From Brad DeLong's Grasping Reality With Both Hands:

I Think Paul Krugman Is Wrong

I find that a scary sentence to write. If the past decade has taught me anything, it has taught me that mistakes are avoided if you follow two rules:

  1. Remember that Paul Krugman is right.
  2. If your analysis leads you to conclude that Paul Krugman is wrong, refer to rule #1.

So why do I have a positive and Paul a negative view of the Geithner Plan? I see three reasons:

  1. The half empty-half full factor: I see the Geithner Plan as a positive step from where we are. Paul seed it as an embarrassingly inadequate bandaid.

  2. Politics: I think Obama has to demonstrate that he has exhausted all other options before he has a prayer of getting Voinovich to vote to close debate on a bank nationalization bill. Paul thinks that the longer Obama delays proposing bank nationalization the lower it's chances become.

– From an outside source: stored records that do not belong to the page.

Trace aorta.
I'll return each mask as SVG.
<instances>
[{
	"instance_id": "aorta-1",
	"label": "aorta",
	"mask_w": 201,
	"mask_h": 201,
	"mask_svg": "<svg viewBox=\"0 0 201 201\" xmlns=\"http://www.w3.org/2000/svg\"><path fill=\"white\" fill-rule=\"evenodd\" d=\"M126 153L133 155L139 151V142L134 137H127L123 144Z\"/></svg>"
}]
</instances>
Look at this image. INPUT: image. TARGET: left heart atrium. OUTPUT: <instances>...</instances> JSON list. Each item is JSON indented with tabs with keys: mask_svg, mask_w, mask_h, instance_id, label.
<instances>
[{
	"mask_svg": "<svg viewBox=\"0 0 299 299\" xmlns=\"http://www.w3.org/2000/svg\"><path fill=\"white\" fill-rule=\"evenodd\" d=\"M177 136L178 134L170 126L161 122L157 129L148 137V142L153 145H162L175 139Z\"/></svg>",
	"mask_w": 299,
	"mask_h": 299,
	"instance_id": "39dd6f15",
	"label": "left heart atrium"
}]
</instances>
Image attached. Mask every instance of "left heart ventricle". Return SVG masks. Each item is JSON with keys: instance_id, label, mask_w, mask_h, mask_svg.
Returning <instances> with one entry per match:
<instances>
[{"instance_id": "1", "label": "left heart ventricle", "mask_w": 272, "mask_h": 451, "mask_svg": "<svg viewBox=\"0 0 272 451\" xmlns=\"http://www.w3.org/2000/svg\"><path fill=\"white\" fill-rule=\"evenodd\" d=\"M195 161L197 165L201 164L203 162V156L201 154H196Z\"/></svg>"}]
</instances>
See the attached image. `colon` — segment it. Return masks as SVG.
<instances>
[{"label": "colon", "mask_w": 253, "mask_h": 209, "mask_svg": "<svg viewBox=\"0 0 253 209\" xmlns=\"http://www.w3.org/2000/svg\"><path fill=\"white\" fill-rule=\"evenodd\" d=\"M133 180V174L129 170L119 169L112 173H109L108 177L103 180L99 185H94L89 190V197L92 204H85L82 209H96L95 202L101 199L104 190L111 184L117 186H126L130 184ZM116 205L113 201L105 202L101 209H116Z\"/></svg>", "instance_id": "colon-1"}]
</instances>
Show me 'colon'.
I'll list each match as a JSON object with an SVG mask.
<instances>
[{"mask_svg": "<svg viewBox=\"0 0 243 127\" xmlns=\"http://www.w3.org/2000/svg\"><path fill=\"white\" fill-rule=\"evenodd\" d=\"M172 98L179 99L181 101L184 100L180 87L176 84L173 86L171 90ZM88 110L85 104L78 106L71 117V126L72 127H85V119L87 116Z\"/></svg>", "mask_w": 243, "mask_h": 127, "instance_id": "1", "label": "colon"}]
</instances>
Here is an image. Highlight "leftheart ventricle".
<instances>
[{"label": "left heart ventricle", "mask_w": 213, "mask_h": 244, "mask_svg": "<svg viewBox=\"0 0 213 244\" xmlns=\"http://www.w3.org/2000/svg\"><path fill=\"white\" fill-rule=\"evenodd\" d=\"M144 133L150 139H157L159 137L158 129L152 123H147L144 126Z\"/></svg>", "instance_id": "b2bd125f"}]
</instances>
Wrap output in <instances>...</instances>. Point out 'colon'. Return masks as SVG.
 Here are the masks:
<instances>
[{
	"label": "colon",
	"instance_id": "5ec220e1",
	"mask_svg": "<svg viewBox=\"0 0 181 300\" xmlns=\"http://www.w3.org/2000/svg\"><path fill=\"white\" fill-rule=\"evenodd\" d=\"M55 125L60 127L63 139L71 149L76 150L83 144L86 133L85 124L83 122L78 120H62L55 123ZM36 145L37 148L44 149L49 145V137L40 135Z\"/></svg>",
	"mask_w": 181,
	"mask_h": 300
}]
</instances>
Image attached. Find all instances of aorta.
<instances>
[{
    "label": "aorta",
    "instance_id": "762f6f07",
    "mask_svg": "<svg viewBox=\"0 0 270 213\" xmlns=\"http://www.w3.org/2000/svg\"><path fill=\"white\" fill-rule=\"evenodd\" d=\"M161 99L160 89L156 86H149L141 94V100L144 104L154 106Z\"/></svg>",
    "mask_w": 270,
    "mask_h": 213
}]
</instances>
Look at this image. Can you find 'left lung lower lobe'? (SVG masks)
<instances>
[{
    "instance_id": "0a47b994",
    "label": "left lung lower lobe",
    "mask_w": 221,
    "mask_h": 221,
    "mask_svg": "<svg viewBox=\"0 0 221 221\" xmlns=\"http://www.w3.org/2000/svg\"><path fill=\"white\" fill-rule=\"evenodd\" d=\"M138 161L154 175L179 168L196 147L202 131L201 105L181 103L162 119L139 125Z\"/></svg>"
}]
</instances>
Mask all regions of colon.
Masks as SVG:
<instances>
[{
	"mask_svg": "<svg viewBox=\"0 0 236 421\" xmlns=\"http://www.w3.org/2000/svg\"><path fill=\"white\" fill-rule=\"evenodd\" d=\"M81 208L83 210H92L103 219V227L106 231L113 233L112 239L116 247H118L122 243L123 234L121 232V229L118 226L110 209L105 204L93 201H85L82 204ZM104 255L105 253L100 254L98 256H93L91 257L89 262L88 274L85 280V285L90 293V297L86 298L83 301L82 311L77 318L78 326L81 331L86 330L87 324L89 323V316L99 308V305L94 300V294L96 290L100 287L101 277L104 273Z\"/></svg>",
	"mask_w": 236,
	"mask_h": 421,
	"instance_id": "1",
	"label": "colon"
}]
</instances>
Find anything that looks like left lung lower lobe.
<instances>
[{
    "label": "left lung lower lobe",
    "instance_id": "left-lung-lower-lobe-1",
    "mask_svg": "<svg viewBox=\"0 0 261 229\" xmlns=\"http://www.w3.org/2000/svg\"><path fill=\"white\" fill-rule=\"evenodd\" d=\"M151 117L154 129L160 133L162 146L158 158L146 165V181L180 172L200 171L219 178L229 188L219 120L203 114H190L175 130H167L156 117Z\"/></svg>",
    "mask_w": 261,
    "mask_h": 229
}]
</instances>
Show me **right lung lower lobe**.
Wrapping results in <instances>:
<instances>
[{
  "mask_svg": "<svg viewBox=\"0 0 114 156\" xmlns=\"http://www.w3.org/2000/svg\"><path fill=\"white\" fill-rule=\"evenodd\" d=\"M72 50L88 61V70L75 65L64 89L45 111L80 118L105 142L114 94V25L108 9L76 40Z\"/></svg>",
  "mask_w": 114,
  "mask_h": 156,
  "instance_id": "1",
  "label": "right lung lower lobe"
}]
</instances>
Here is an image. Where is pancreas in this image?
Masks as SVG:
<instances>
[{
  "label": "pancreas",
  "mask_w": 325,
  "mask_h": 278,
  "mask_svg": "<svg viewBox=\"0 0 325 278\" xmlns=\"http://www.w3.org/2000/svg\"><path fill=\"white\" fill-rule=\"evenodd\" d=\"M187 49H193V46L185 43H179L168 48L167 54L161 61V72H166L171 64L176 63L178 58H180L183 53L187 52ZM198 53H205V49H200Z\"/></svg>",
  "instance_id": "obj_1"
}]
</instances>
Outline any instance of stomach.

  3. I think the private-sector players in financial markets right now are highly risk averse--hence assets are undervalued from the perspective of a society or a government that is less risk averse. Paul judges that assets have low values beceuse they are unlikely to pay out much cash.

More on this third later...


UPDATE: LATER: One way to think about it is that the privates are placing a low market price on distressed securities because they place a high weight on future scenarios in which the prices of distressed securities fall still further...MORE

HT on the DeLong/Krugman conversation: Marginal Revolution who writes:

Paul Krugman thinks Brad DeLong is wrong. Brad DeLong thinks that Paul Krugman is wrong. Robert Waldmann thinks that Brad DeLong is wrong. The topic of course is the Geithner plan.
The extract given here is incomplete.